Director Ann Oren stops by on Close-Up Culture to discuss her film, Piaffe, ahead of the Locarno Film Festival.
When her sibling Zara suffers a nervous breakdown, the introvert Eva is forced to take on Zara’s job as a Foley artist. She struggles to create sounds for a commercial featuring a horse, and then a horsetail starts growing out of her body. Empowered by her tail, she lures a botanist into an affair through a game of submission. Piaffe is a visceral journey into control, gender, and artifice.
Hi Ann, welcome to Close-Up Culture. How does it feel to have Piaffe selected for the Locarno Film Festival?
It feels like a big honour. Locarno is THE festival that encourages experimentation and fresh views in cinematic storytelling and that is the perfect context for Piaffe.
Can you tell us about your background, and what led you to filmmaking?
Originally I studied film at The School of Visual Arts in New York in the early 2000’s, but at the time I was more fixated on people’s fascination with reality TV, and videos in mobile phones (low resolution on flip phones), so I was more pulled to people wanting to watch each other rather than carefully directed narrative films with actors. I wanted to experiment with the viewer without a need to tell a story and to work with amateur performers, therefore I switched to the Fine Arts department and started creating video installations in space.

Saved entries
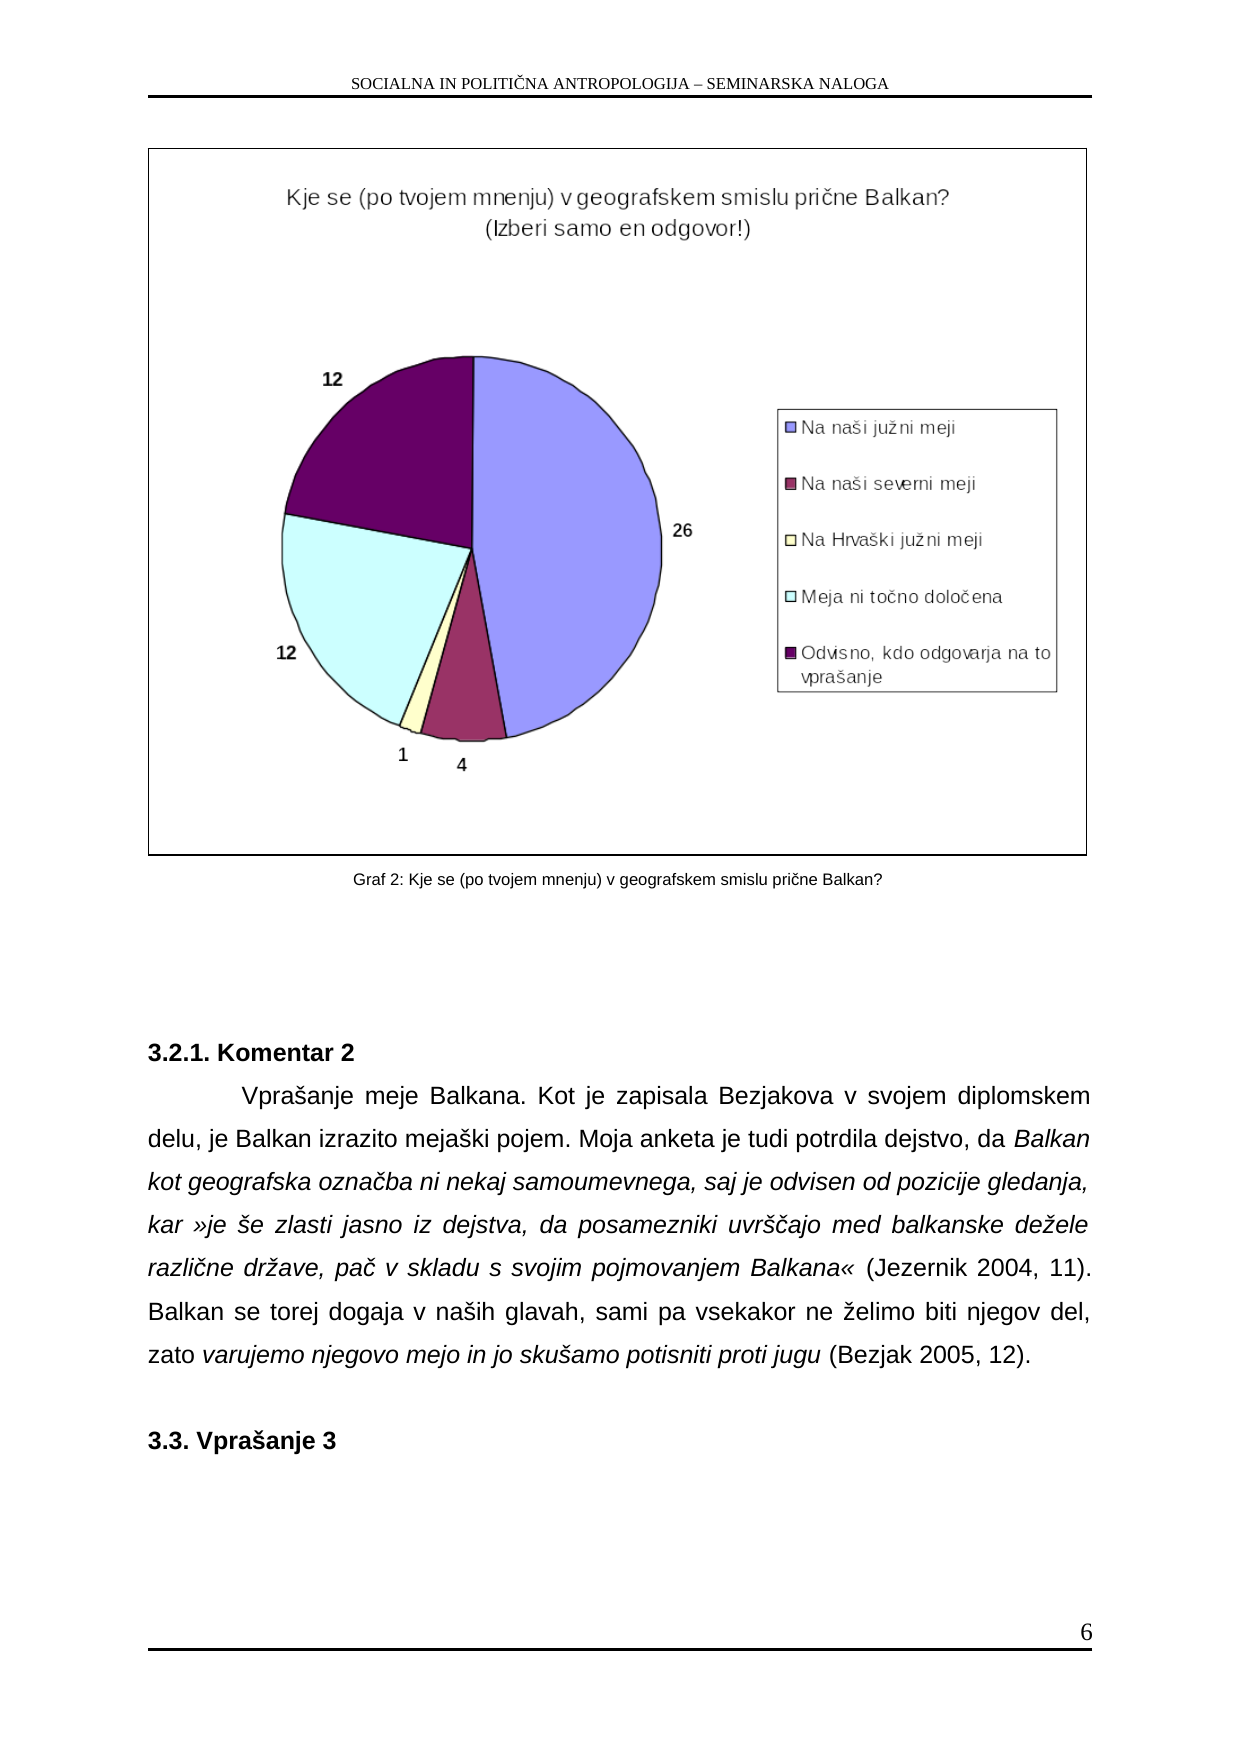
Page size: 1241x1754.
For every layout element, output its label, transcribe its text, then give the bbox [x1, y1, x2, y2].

text Graf 2: Kje se (po tvojem mnenju) v geografskem smislu prične Balkan? [148, 870, 1092, 889]
text 3.3. Vprašanje 3 [148, 1426, 1092, 1454]
text 3.2.1. Komentar 2 [148, 1038, 1092, 1066]
text Vprašanje meje Balkana. Kot je zapisala Bezjakova v svojem diplomskem delu, je Balkan izrazito mejaški pojem. Moja anketa je tudi potrdila dejstvo, da Balkan kot geografska označba ni nekaj samoumevnega, saj je odvisen od pozicije gledanja, kar »je še zlasti jasno iz dejstva, da posamezniki uvrščajo med balkanske dežele različne države, pač v skladu s svojim pojmovanjem Balkana« (Jezernik 2004, 11). Balkan se torej dogaja v naših glavah, sami pa vsekakor ne želimo biti njegov del, zato varujemo njegovo mejo in jo skušamo potisniti proti jugu (Bezjak 2005, 12). [148, 1081, 1092, 1368]
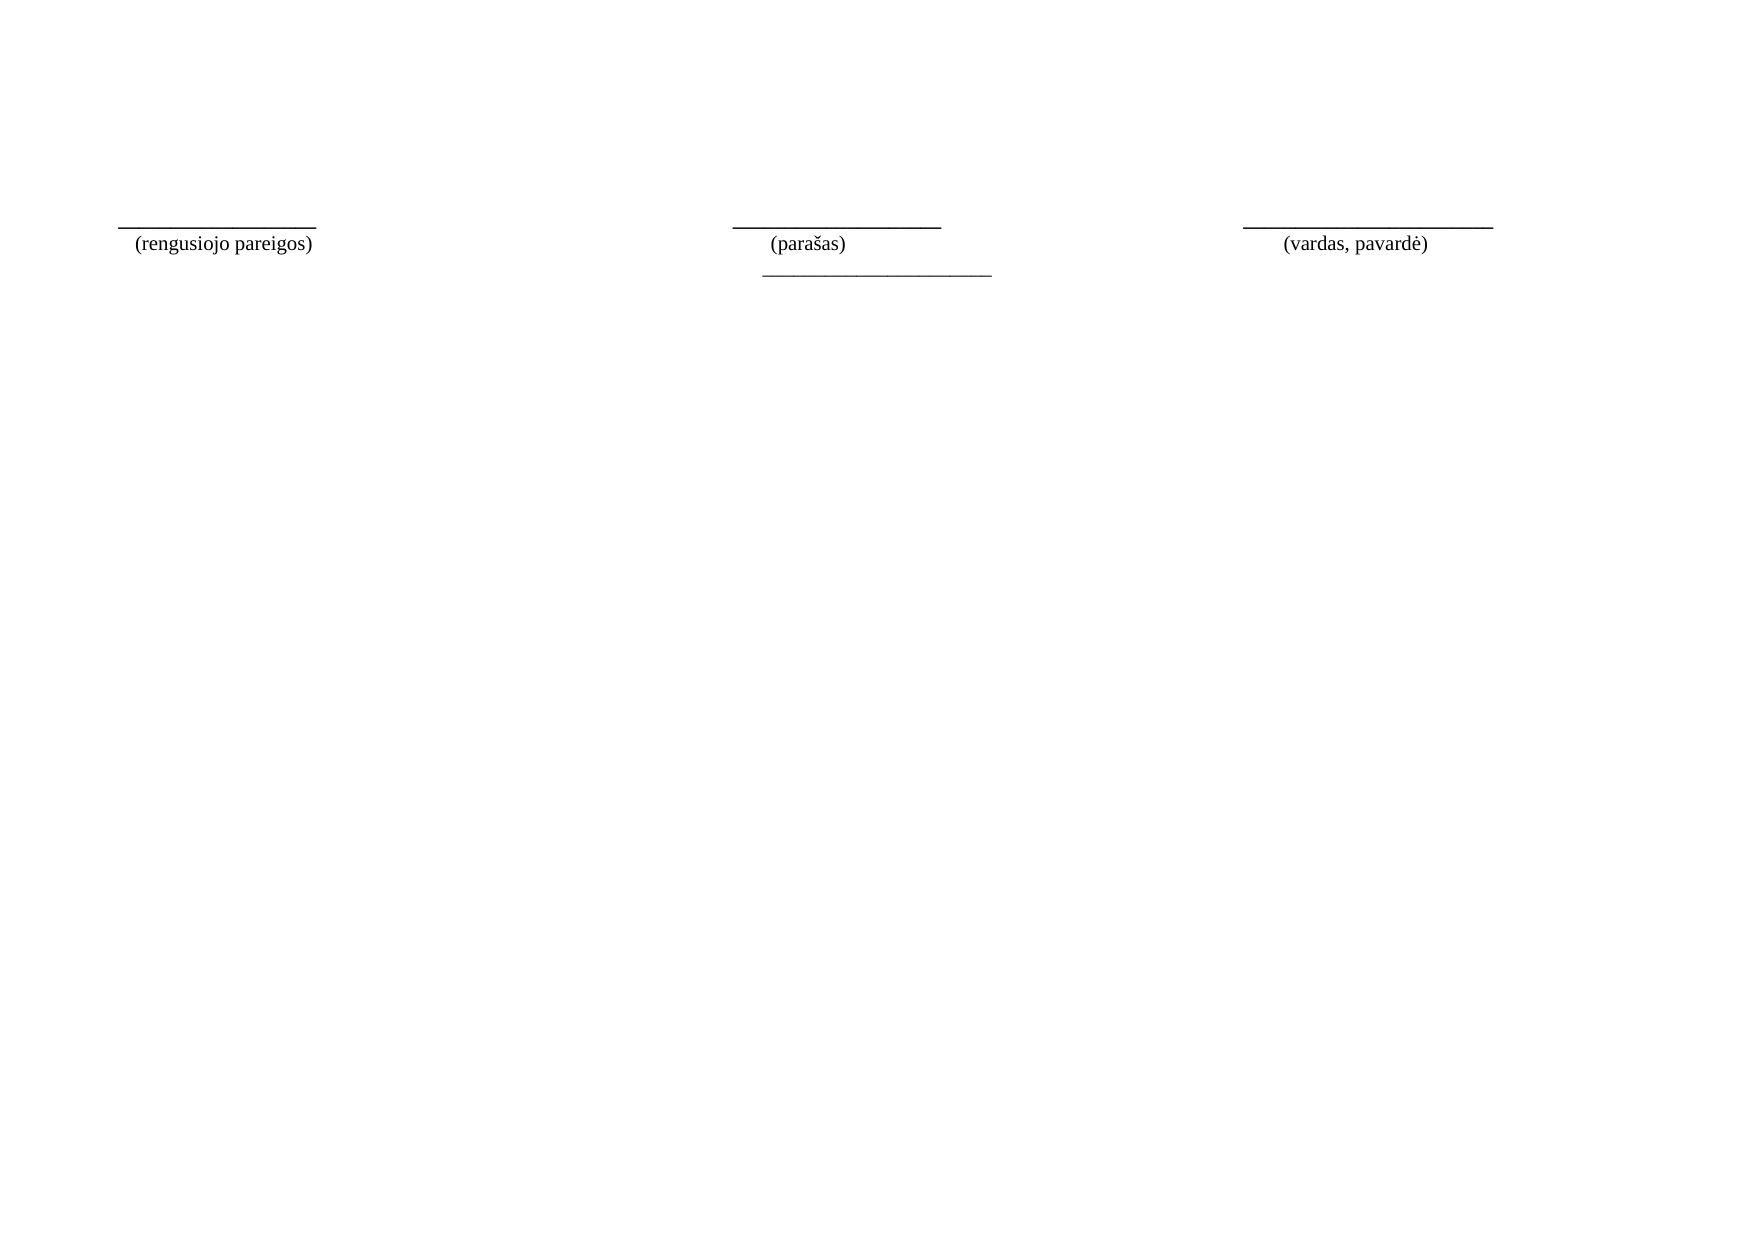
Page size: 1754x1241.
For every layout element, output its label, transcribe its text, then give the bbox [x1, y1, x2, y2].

text (rengusiojo pareigos) (parašas) (vardas, pavardė) [118, 231, 1636, 255]
text ______________________ [118, 255, 1636, 279]
text ___________________ ____________________ ________________________ [118, 207, 1636, 231]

Work to do ::
- A) In the Piaffe interview, where did Ann Oren first study film?
- B) Carry on the interview about Piaffe, picking up right after its final sentence.

Expected responses ::
- A) At The School of Visual Arts in New York, in the early 2000s.

- B)
For many years since then I was working with the moving images but in the context of the art world, and in so many different forms: performance-documentary hybrid, animation, social media narration, found footage, to name a few. Each work looked very different formally, but what they all did have in common was that they featured characters who exist in the liminal space between performers and audience. And through these works, I was asking questions on intimacy, identity, and the lack thereof and explored phenomenons like fictosexuality (attraction to fictional characters), animality, and other forms of hybridisation.
One thing that did leave a mark on me while being a film student was a visit to a foley studio, and a few years ago it clicked in my head and I felt that my first narrative feature film will be about this. I wanted to create a more complex film, that will be presented in the cinema, and at the same time show the viewer something about the heart that goes into making a film. So my protagonist had to be a foley artist.
I understand your 2020 short film, Passage, serves as a prequel to Piaffe. What was your inspiration for this feature film?
The first inspiration was Foley artistry. I was really charmed by how animated foley artists are, they are like actors who re-enact the actors on screen, with the goal of convincing the viewer that what they are watching on the screen – is real. Many people don’t even realise that this profession exists, so I thought of making a film about a foley artist, but one who doesn’t foley a person, rather a horse.

Relationships between women and horses, and non-normativity in women in the dressage world especially interested me. When you go to riding stables, you see mostly women. They are both leaders and caretakers in their relationships with the horses, and there is also a submission theatre of sorts between them (as I call it) , since the rider is a tenth of the horse’s weight, yet allows the rider to lead it, and the result looks like dance. So the psychology of this power dynamics inspired me when coming up with Eva’s story, her transformation and her play of submission.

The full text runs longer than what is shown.